**TEXT PASSAGE**
^^^^^^^^^^^^^^^^

The other students immediately and unhesitatingly agreed with her.
Without even knowing it, the student was channeling Ken Robinson. In a highly entertaining TED talk back in 2006 (way before “TED talk” became a part of our everyday vocabulary), Robinson noted that “you’d have to conclude the whole purpose of public education throughout the world is to produce university professors.” Psychology professors are keen on creating more psychology professors and biology professors want to make biologists, so to speak.
I will be at least a tad happy if that student’s statement were true. I am not convinced that school is teaching students to be better at school. An increasing body of research questions the value added over the four-plus years of undergraduate schooling.
But, even more do I worry that higher education has become a diluted and credential-chasing process that is falling way short when it comes to preparing students for employment.
It begins when graduating high school seniors and college freshmen are bombarded about their academic majors. This is where the machinery of school teaching students to be better at school does a tremendous disservice because college is really not about the major.
The composition of the academic credits toward a college degree itself easily gives this away — a majority of those credits will not be in the major. Or, to rephrase it, if college education is only about a major, then an undergraduate experience can be wrapped up within a year and a half after high school.
Even the preparation for productive employment is rarely about the major itself. The skills that employers repeatedly cite as important — skills like writing, thinking, communicating, researching and more — are gained through a broad array of topics outside one’s major, and that is what most of the undergraduate education is all about.
Yet the myth persists and, despite all the research, there are some academic majors that are more geared for employment than others. Of course, that is the case if students are in professional undergraduate programs like elementary school teaching, for instance. But, otherwise, the link between a college major and productive employment is nebulous at best — unless one wants to be a college professor.
If we are truly interested in how higher education is serving the young and, hence, the country’s future, then the debate we ought to be engaged in is not about whether majoring in science, technology, engineering and math (often grouped as STEM) is better than art history, or whether we need philosophers or plumbers.
Instead, society needs to pay attention to whether students are mastering the skills that are needed to be gainfully employed, along with a broad understanding in order to be caring citizens. Else it will continue to be the case that the only thing that school teaches the young is to be better at school.

^^^^^^^^^^^^^^^^

**WORK INSTRUCTIONS**
1. Reproduce the passage on college majors from "The composition of" up to and including "is all about.".
2. Why does the passage on college majors claim that college is really not about the major? Answer in one to three sentences.

^^^^^^^^^^^^^^^^

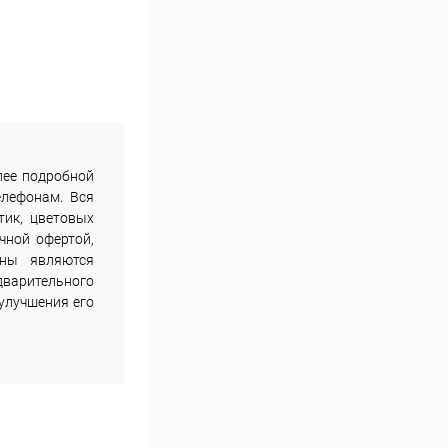
лее подробной
елефонам. Вся
тик, цветовых
чной офертой,
ены являются
дварительного
улучшения его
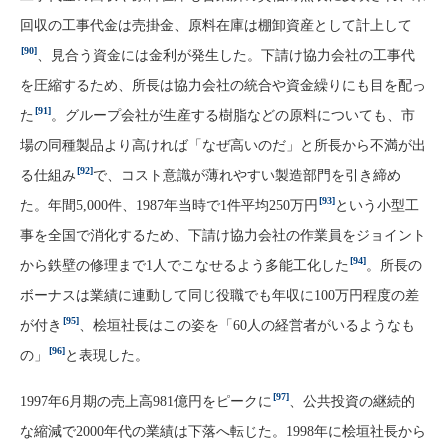
回収の工事代金は売掛金、原料在庫は棚卸資産として計上して
[90]
、見合う資金には金利が発生した。下請け協力会社の工事代
を圧縮するため、所長は協力会社の統合や資金繰りにも目を配っ
[91]
た
。グループ会社が生産する樹脂などの原料についても、市
場の同種製品より高ければ「なぜ高いのだ」と所長から不満が出
[92]
る仕組み
で、コスト意識が薄れやすい製造部門を引き締め
[93]
た。年間5,000件、1987年当時で1件平均250万円
という小型工
事を全国で消化するため、下請け協力会社の作業員をジョイント
[94]
から鉄壁の修理まで1人でこなせるよう多能工化した
。所長の
ボーナスは業績に連動して同じ役職でも年収に100万円程度の差
[95]
が付き
、桧垣社長はこの姿を「60人の経営者がいるようなも
[96]
の」
と表現した。
[97]
1997年6月期の売上高981億円をピークに
、公共投資の継続的
な縮減で2000年代の業績は下落へ転じた。1998年に桧垣社長から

^^^^^^^^^^^^^^^^

**SOLVED PROBLEMS**
1.
The composition of the academic credits toward a college degree itself easily gives this away — a majority of those credits will not be in the major. Or, to rephrase it, if college education is only about a major, then an undergraduate experience can be wrapped up within a year and a half after high school.
Even the preparation for productive employment is rarely about the major itself. The skills that employers repeatedly cite as important — skills like writing, thinking, communicating, researching and more — are gained through a broad array of topics outside one’s major, and that is what most of the undergraduate education is all about.

2. Most of the academic credits toward a college degree are not in the major. If college were only about the major, an undergraduate education could be finished within a year and a half after high school. Also, the skills employers repeatedly cite, such as writing, thinking, communicating and researching, are gained through a broad range of topics outside the major.